__Exercise materials__.
****************************************

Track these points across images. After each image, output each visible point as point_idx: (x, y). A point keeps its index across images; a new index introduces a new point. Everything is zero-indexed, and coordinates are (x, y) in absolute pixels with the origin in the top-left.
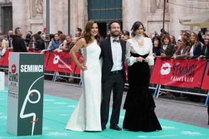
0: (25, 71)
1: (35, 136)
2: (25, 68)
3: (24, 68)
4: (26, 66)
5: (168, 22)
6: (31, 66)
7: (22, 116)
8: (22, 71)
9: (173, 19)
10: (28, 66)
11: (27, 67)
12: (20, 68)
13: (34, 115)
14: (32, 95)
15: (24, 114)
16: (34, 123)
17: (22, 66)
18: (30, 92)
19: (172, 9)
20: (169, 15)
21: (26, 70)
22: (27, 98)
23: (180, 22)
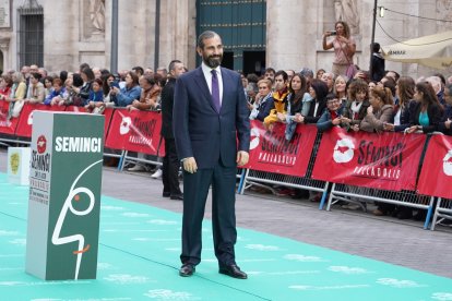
0: (65, 150)
1: (82, 282)
2: (65, 144)
3: (62, 143)
4: (65, 139)
6: (77, 139)
7: (57, 241)
8: (57, 149)
10: (72, 139)
11: (68, 141)
12: (54, 144)
13: (80, 238)
14: (77, 198)
15: (60, 236)
16: (80, 256)
17: (58, 139)
18: (73, 193)
21: (67, 147)
22: (68, 204)
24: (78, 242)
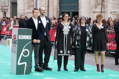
0: (21, 39)
1: (26, 75)
2: (21, 37)
4: (21, 36)
5: (104, 13)
6: (25, 36)
7: (19, 64)
8: (19, 39)
9: (107, 11)
10: (23, 36)
11: (22, 36)
14: (25, 52)
15: (20, 63)
16: (25, 68)
17: (19, 36)
19: (107, 5)
20: (105, 9)
21: (22, 38)
22: (22, 54)
23: (111, 13)
24: (25, 64)
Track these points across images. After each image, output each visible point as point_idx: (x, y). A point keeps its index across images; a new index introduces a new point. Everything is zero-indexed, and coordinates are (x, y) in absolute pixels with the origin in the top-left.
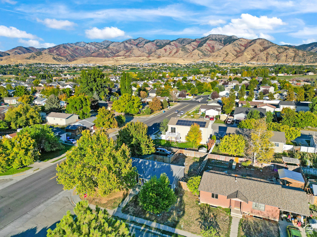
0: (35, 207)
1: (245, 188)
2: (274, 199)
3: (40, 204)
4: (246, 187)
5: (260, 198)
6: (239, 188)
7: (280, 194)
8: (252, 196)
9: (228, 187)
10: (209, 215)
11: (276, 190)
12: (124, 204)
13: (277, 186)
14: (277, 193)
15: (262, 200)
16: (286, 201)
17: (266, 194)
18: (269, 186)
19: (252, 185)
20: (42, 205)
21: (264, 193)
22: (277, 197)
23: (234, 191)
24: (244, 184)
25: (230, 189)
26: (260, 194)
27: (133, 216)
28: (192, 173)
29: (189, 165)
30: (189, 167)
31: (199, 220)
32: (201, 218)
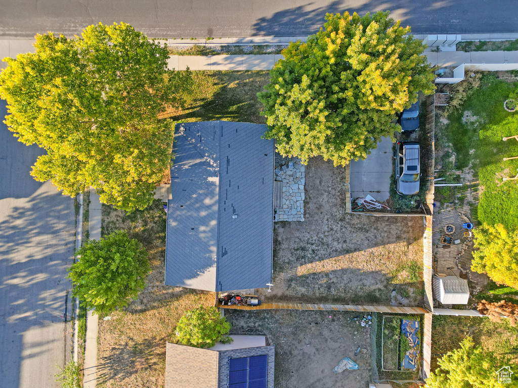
10: (149, 357)
27: (103, 228)
28: (308, 286)
29: (354, 265)
30: (339, 268)
31: (131, 343)
32: (135, 345)
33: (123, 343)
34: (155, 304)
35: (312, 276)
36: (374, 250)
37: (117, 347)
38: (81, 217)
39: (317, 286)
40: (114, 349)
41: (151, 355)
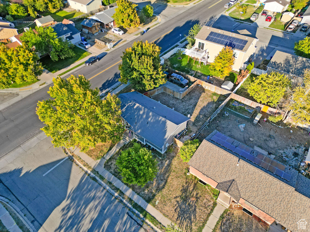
0: (28, 140)
1: (244, 178)
2: (275, 205)
3: (34, 136)
4: (246, 177)
5: (257, 198)
6: (237, 176)
7: (286, 200)
8: (249, 193)
9: (224, 170)
10: (192, 195)
11: (284, 193)
12: (109, 156)
13: (289, 188)
14: (283, 198)
15: (258, 201)
16: (291, 212)
17: (268, 195)
18: (279, 184)
19: (256, 177)
20: (35, 138)
21: (267, 193)
22: (280, 204)
23: (229, 178)
24: (246, 173)
25: (225, 174)
26: (260, 193)
27: (113, 174)
28: (200, 121)
29: (202, 107)
30: (200, 110)
31: (178, 199)
32: (181, 197)
33: (176, 203)
34: (167, 175)
35: (197, 118)
36: (200, 100)
37: (176, 207)
38: (100, 180)
39: (202, 119)
40: (175, 210)
41: (191, 193)
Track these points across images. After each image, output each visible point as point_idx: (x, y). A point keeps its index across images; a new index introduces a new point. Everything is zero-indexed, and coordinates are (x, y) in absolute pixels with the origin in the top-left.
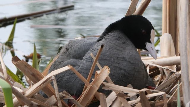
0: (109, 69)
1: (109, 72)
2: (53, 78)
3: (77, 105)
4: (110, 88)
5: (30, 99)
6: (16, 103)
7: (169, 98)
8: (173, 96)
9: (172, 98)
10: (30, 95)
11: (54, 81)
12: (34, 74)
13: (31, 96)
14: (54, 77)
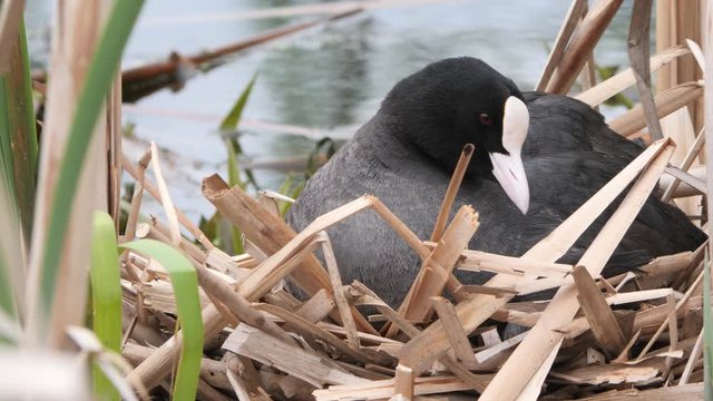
0: (477, 214)
1: (478, 224)
2: (324, 237)
3: (398, 322)
4: (482, 263)
5: (254, 304)
6: (212, 319)
7: (678, 300)
8: (691, 295)
9: (687, 300)
10: (254, 293)
11: (324, 244)
12: (269, 229)
13: (258, 294)
14: (324, 233)
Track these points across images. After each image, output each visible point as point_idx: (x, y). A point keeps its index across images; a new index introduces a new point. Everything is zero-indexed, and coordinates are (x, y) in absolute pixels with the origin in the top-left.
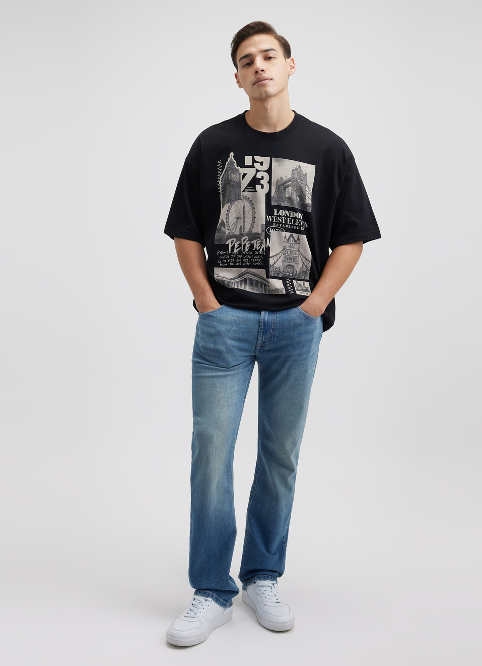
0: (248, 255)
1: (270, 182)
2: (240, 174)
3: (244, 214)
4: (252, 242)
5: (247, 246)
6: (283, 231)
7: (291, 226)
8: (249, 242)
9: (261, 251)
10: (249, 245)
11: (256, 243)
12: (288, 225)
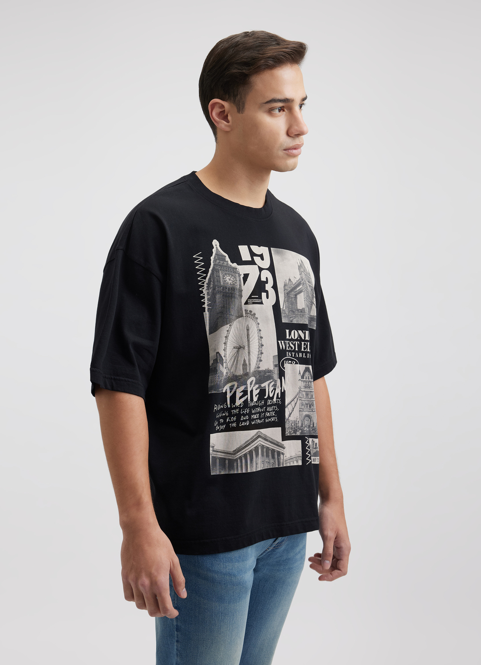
0: (258, 406)
1: (275, 287)
2: (240, 275)
3: (248, 341)
4: (263, 385)
5: (255, 392)
6: (296, 363)
7: (306, 355)
8: (257, 386)
9: (275, 399)
10: (258, 391)
11: (269, 385)
12: (303, 352)
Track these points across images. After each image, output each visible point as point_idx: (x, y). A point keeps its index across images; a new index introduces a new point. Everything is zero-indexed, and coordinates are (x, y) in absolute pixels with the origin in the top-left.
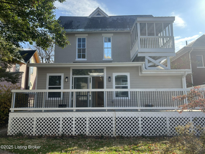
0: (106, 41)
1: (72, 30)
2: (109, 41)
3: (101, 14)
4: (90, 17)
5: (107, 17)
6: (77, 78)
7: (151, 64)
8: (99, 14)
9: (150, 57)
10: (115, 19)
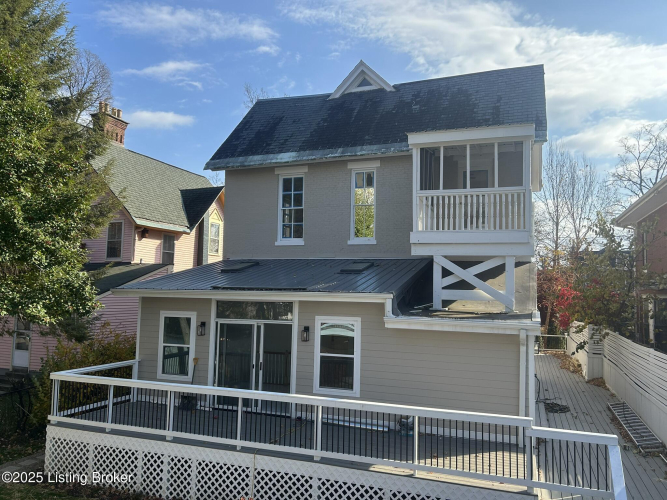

****************************************

Pictures are to be omitted. The lines from the line holding "7: (291, 226)" through the closing line of the data above are to be set down exactly, and nothing more.

7: (291, 226)
8: (249, 242)
9: (261, 251)
10: (249, 245)
11: (256, 243)
12: (288, 225)
0: (258, 406)
1: (275, 287)
2: (240, 275)
3: (248, 341)
4: (263, 385)
5: (255, 392)
6: (296, 363)
7: (306, 355)
8: (257, 386)
9: (275, 399)
10: (258, 391)
11: (269, 385)
12: (303, 352)
Track these points across images. After each image, output each visible point as point_idx: (x, y). A point keeps its index across images; a new index introduces a new point. Everything is zero-indexed, and coordinates are (x, y) in absolute pixels with the origin in the top-left.
0: (106, 41)
1: (72, 30)
2: (109, 41)
3: (101, 14)
4: (90, 17)
5: (107, 17)
6: (77, 78)
7: (151, 64)
8: (99, 14)
9: (150, 57)
10: (115, 19)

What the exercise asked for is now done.